Nominated by Marvin Ramos
By Sydney Gold
Q: What did it feel like when you became a father?
A: I was nervous and excited. I recorded a video for each of them [at their births] to capture the moment, the raw feeling and emotions that I had. My youngest, Aysis, has her video downloaded to her tablet, so hopefully she’ll have it forever. That video will say it all. With children, there are so many emotions because you’re bringing this amazing new life into the world. But with experience you know the world can be so beautiful and so ugly at the same time. So it’s a culmination of a lot of raw nerve, you know: excitement, fear, love, joy and worry.
Q: What was your relationship like with your father?
A: It was strange. My mother was a single mother for the most part. My father lived in the same city as me but only spent limited time with me. His co-parenting was hit-or-miss. When I think of co-parenting, I think of the full scale of things. You’re involved in the school activities. You’re involved in the medical history. My father didn’t even know who my doctor was. You know, I know who my kid’s doctors are. I have a relationship with their doctor, their therapists, their schools, their extracurricular activities — everything. They know me. And I try to put effort in and actually be involved … unfortunately now my schedule doesn’t permit that as much as I’d like.
Q: How did that relationship impact your approach to fatherhood?
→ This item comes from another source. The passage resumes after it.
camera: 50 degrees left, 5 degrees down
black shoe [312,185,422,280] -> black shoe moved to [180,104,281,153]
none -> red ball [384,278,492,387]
A: My approach is that I did not want to be like that. It pushed me. Fatherhood, it comes two ways: There’s either the choice that a man makes that he says, “I didn’t have a dad and I turned out OK,” and they go with that, or they say, “I didn’t have the father that I wanted, so I’m going to be the father I wanted for my children.” And that was the approach I’ve taken. I’ve wavered in my ways. I’ve fallen into some of the traps of yelling and being stubborn and not listening and thinking that I know everything in the moment. Often parents make that mistake, you’re dealing with a new human being, with a new personality, and no matter how much they are like you in certain ways, they’re that much not like you in other ways. You have to give them the autonomy to be who they are. And often it’s hard to do. That’s easier said than done, and I try not to be a hypocrite.
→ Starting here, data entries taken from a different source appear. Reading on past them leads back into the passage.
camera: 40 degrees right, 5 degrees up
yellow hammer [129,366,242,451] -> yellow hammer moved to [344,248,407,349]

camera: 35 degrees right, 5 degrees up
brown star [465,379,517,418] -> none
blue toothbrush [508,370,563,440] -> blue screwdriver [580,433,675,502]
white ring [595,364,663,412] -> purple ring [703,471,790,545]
Q: As a father, is there anything that you do that would surprise people?
A: I speak very candidly with my children. I don’t mince words, and I don’t use cute names for things. I’m very open and honest with my children about finances, more so than some parents. I really break down bills and the payment of bills. A lot of parents I’ve met don’t do that. They question that or they think that it’s unnecessary stress on children, and I don’t think so. It just makes them aware. I’m not asking them to help pay the bill. I just make them aware. With speaking candidly, I refer to male and female genitalia as the proper names. From day one, I don’t make a cute nickname for it. I do explain to my children that people do have different verbiage for these things. That’s another thing that, I notice, stands apart from other parents.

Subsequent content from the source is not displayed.